|Dr. Caroline E. Bass of the University at Buffalo is using light to influence brain cells.
“And then there was light.” And maybe an end to alcoholism?
NIH-supported scientists have demonstrated that stimulating specific brain cells of small animals with high-intensity light alters nerve cell activity and puts the brakes on alcohol consumption. If applicable to humans, this could point the way to strategies for treating alcohol abuse. The technique may also lead the way to new treatment approaches for other brain-associated disorders such as Parkinson’s disease, schizophrenia and various types of drug addiction, the scientists speculate.
Alcoholism and alcohol-associated disorders pose major health risks. Globally, alcohol use is the fifth leading risk factor for premature death and disability. Further, according to the National Institute on Alcoholism and Alcohol Abuse, drinking too much—on a single occasion or over time—can lead to accidents and dependence, damage organs, weaken the immune system and contribute to cancers.

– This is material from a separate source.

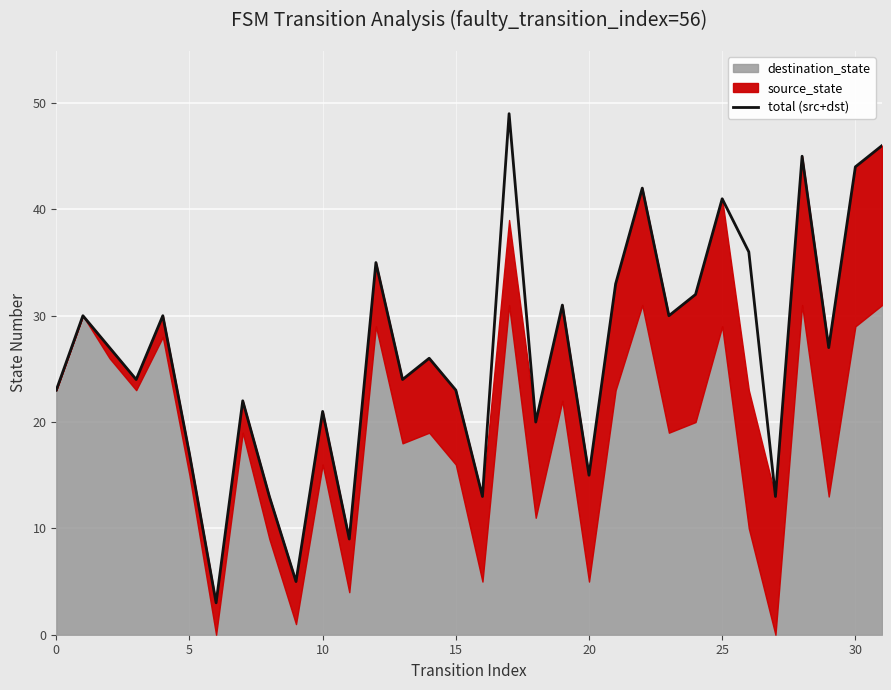

How many values exceed 27?

14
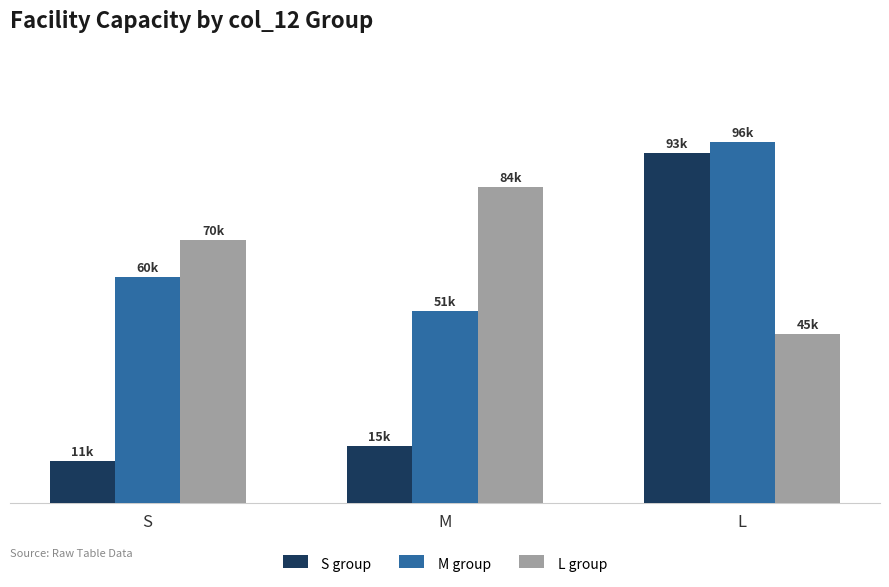

What are all the series names shown in the legend?

S group, M group, L group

Also, imbibing excessively can worsen existing health problems, adds NIAAA, which reports that an estimated 17 million Americans have an alcohol use disorder (AUD)—a medical term that includes both alcoholism and harmful drinking that does not reach the level of dependence.
Binge drinking—consuming 5 or more drinks within 2 hours for men and 4 or more drinks during the same time for women—is extremely risky. While popular among adolescents and young adults, bingeing is common in all age groups. According to the Centers for Disease Control and Prevention, binge drinking is the most common pattern of alcohol abuse in the United States and likely the most perilous.
Numerous medications for treating alcohol dependence have become available in recent years and ongoing research continues to develop and explore new medications and other treatment approaches to expand treatment options for people with alcohol problems.
The current study is one new approach under investigation to advance our understanding of what happens in the brain in individuals with AUDs and to help develop potential treatments. With funding from two NIH sources—NIAAA and the National Institute on Drug Abuse, Dr. Caroline E. Bass, assistant professor of pharmacology and toxicology at the University at Buffalo, Evgeny Budygin from Wake Forest University and their colleagues investigated the effect of optogenetics—a technique that uses light to alter the activity of specific brain cells—on alcohol intake in rats that had been trained to consume alcohol in a way that parallels binge-drinking in humans.
“Specifically, what we did was to create a virus that delivers a light-sensitive gene which stimulates certain dopamine [a key brain chemical] neurons in a precise pattern at low, but prolonged levels,” Bass explained. “This resulted in the complete cessation of drinking behaviors in the rodent, which persisted even after the brain stimulation ceased.”
The beauty of optogenetics, Bass noted, is that it enables the scientist to stimulate one type of nerve cell at a time, unlike electrical brain stimulation, “which does not discriminate and thus affects all brain cells. The brain has many types of neurons and so optogenetics can be used to figure out which kind is contributing to a behavior or is malfunctioning in a disease.”
Development of such approaches is in sync with the Obama BRAIN Initiative, Bass added. She said optogenetics also lends itself to studying other disorders.
Meanwhile, a key question remains—why did the animals stop drinking? Bass said her team doesn’t fully understand the mechanism involved, though they think one likely scenario may be that dopamine spikes that normally occur with drinking cues (which initiates drinking) may be drowned out by the light treatment. “The dopamine release induced by the cues would be like throwing sand on a beach and, in this case, without the cues, the rats won’t start drinking.”
The investigators are cautiously optimistic that their animal research and optogenetics in general could point the way toward treatment options not only for alcoholism, but also for other brain-mediated conditions. Bass concludes that the ability to expose important brain pathways as targets for a drug, behavioral or biological treatment will probably yield the greatest clinical impact, though only after obstacles for treating humans (e.g., getting light into the human brain and targeting specific neurons) can be overcome.
The research was reported in a recent issue of Frontiers in Behavioral Neuroscience. Co-authors include Dr. Jeffrey Weiner, director of the NIAAA-funded Translational Centers for the Neurobehavioral Study of Alcohol.